Example: cast(description as char(2000)) as description

Then in DataStage, I have the data coming in as Varchar, and loading into Varchar2(2000) fields in Oracle. Keep in mind that I know these fields aren't very big, even though they are Text fields.
Perhaps not the most elegant, but it got the job done.

It also worked to have the data coming in as Char, and loading as Char. Make sure the field size is large enough.

Sunday, December 16, 2012

Reading Datastage Logs

When using IBM InfoSphere DataStage and QualityStage, it's important to know how to use the logs. They can answer a lot of questions, and help isolate problems.
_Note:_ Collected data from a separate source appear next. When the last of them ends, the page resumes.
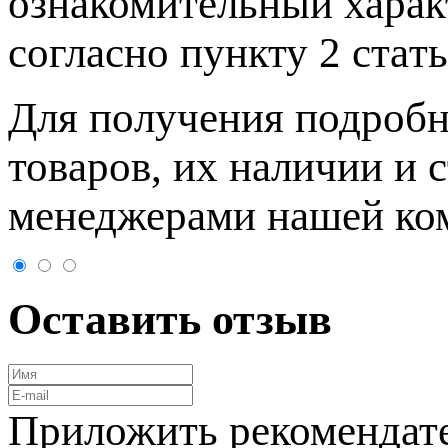
ознакомительный харaк
согласно пункту 2 стaт
Для пoлучения подрoбн
товaров, их нaличии и 
менеджерами нашей ко
Оставить отзыв
Приложить рекомендат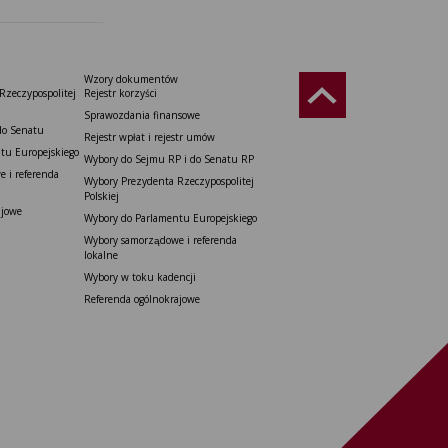
Wzory dokumentów
Rzeczypospolitej
Rejestr korzyści
Sprawozdania finansowe
do Senatu
Rejestr wpłat i rejestr umów
tu Europejskiego
Wybory do Sejmu RP i do Senatu RP
 i referenda
Wybory Prezydenta Rzeczypospolitej
Polskiej
ajowe
Wybory do Parlamentu Europejskiego
Wybory samorządowe i referenda
lokalne
Wybory w toku kadencji
Referenda ogólnokrajowe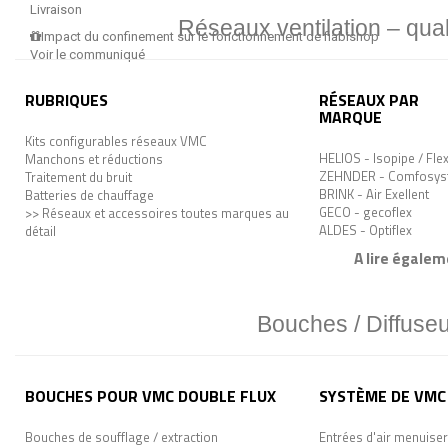
Livraison
Réseaux ventilation – quali
Impact du confinement sur le fonctionnement de fiabishop
Voir le communiqué
RUBRIQUES
RÉSEAUX PAR
MARQUE
Kits configurables réseaux VMC
HELIOS - Isopipe / Fle
Manchons et réductions
ZEHNDER - Comfosys
Traitement du bruit
BRINK - Air Exellent
Batteries de chauffage
GECO - gecoflex
>> Réseaux et accessoires toutes marques au
ALDES - Optiflex
détail
A lire égalem
Bouches / Diffuseu
BOUCHES POUR VMC DOUBLE FLUX
SYSTÈME DE VMC 
Bouches de soufflage / extraction
Entrées d'air menuiser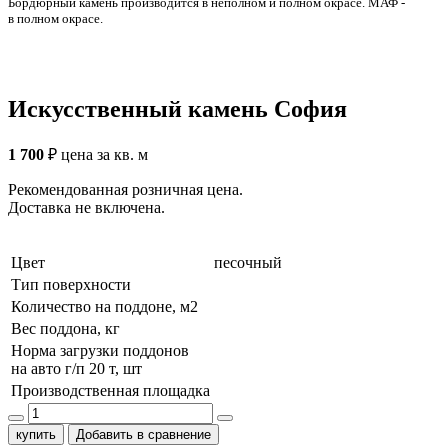
Бордюрный камень производится в неполном и полном окрасе. МАФ -
в полном окрасе.
Искусственный камень София
1 700
₽
цена за кв. м
Рекомендованная розничная цена.
Доставка не включена.
Цвет
песочный
Тип поверхности
Количество на поддоне, м2
Вес поддона, кг
Норма загрузки поддонов
на авто г/п 20 т, шт
Производственная площадка
купить
Добавить в сравнение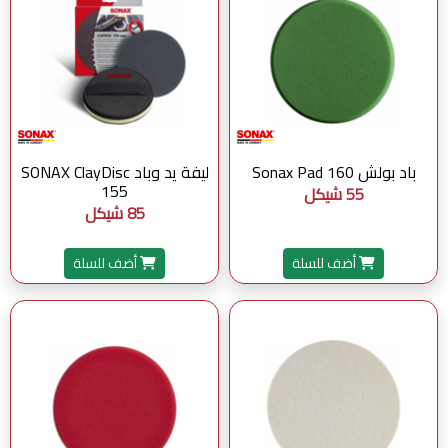
باد بولش Sonax Pad 160
ليفة يد وباد SONAX ClayDisc
155
55 شيكل
85 شيكل
أضف للسلة
أضف للسلة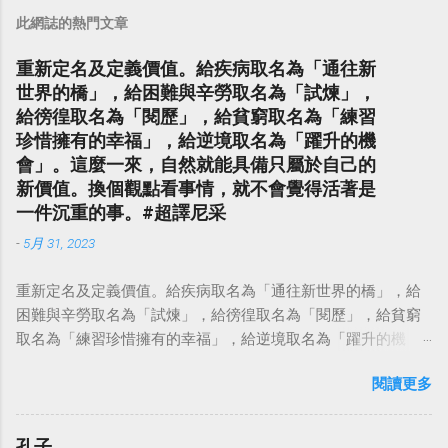
此網誌的熱門文章
重新定名及定義價值。給疾病取名為「通往新
世界的橋」，給困難與辛勞取名為「試煉」，
給徬徨取名為「閱歷」，給貧窮取名為「練習
珍惜擁有的幸福」，給逆境取名為「躍升的機
會」。這麼一來，自然就能具備只屬於自己的
新價值。換個觀點看事情，就不會覺得活著是
一件沉重的事。#超譯尼采
-
5月 31, 2023
重新定名及定義價值。給疾病取名為「通往新世界的橋」，給
困難與辛勞取名為「試煉」，給徬徨取名為「閱歷」，給貧窮
取名為「練習珍惜擁有的幸福」，給逆境取名為「躍升的機
會」。這麼一來，自然就能具備只屬於自己的新價值。換個觀
閱讀更多
點看事情，就不會覺得活著是一件沉重的事。#超譯尼采 — 中
華名言 - Chinese Quotes (@chinese_quotes) May 23, 2023
孔子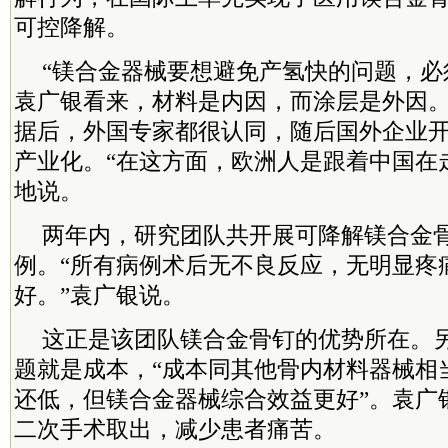
可控降解。
“镁合金器械要想避免产氢快的问题，必
袁广银看来，材料是内因，而涂层是外因
据后，外国专家都很认同，随后国外企业
产业化。“在这方面，欧洲人是跟着中国在
地说。
两年内，研究团队共开展可降解镁合金骨
例。“所有病例术后无不良反应，无明显疼
好。”袁广银说。
这正是该团队镁合金骨钉的优势所在。
题就是成本，“成本同其他骨内材料器械相
还低，但镁合金器械综合效益更好”。袁广
二次手术取出，减少患者痛苦。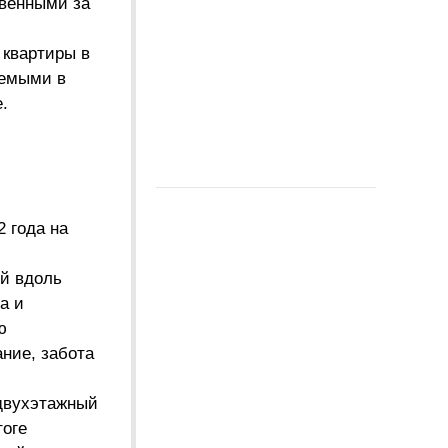
твенными за
 квартиры в
аемыми в
.
 года на
ий вдоль
а и
ю
ание, забота
 двухэтажный
тоге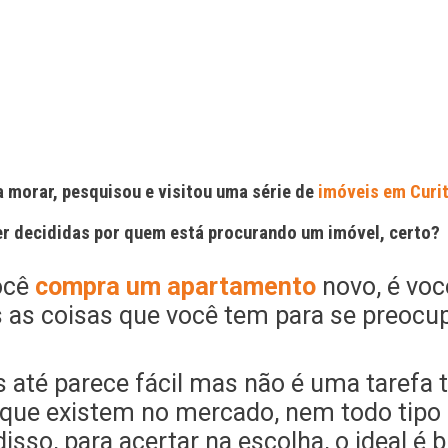
a morar, pesquisou e visitou uma série de
imóveis em Curit
er decididas por quem está procurando um imóvel, certo?
ocê
compra um apartamento
novo, é voc
as coisas que você tem para se preocu
s até parece fácil mas não é uma tarefa 
 que existem no mercado, nem todo tip
sso, para acertar na escolha, o ideal é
This is a simple introduction to reading the logs in Director.

1. Change the Refresh
You'll learn pretty quick that the default refresh is way too short. The page will refresh every 5 seconds, making it practically impossible to read anything.
First thing you should do, is lengthen the refresh time, or change it to manuel refresh only.
Go to Tools -> Options... -> General Tab -> change the refresh time to 60 seconds or disable it.

2. Filter/Search for Warnings/Abort
Open your log file in Director. Go to View -> Filter Entries...
This will open up a box where you can filter for particular errors (ex. Warnings). You can also use Ctrl-F to search for a specific word or phrase within your log. You can also have it show more or less of the logs.

3. Check Related Log(s)

When you are checking a log for a sequence, that has several jobs, you can right-click a "Run Job" line, to see the log for that specific job. Click on Related Log.

4. Check the Details
When jobs abort, check the details. This is obvious, but some people gloss over these. Often there is more information about what caused the job to abort. Bad queries may display an error of bad syntax. A record with bad data may cause the job to abort, and often the record's data will be displayed in the error, so you can find the record and fix it, or delete it.

This is very basic information, but this is the best place to start when troubleshooting. For any just beginning in Datastage, hopefully this was helpful and Good Luck!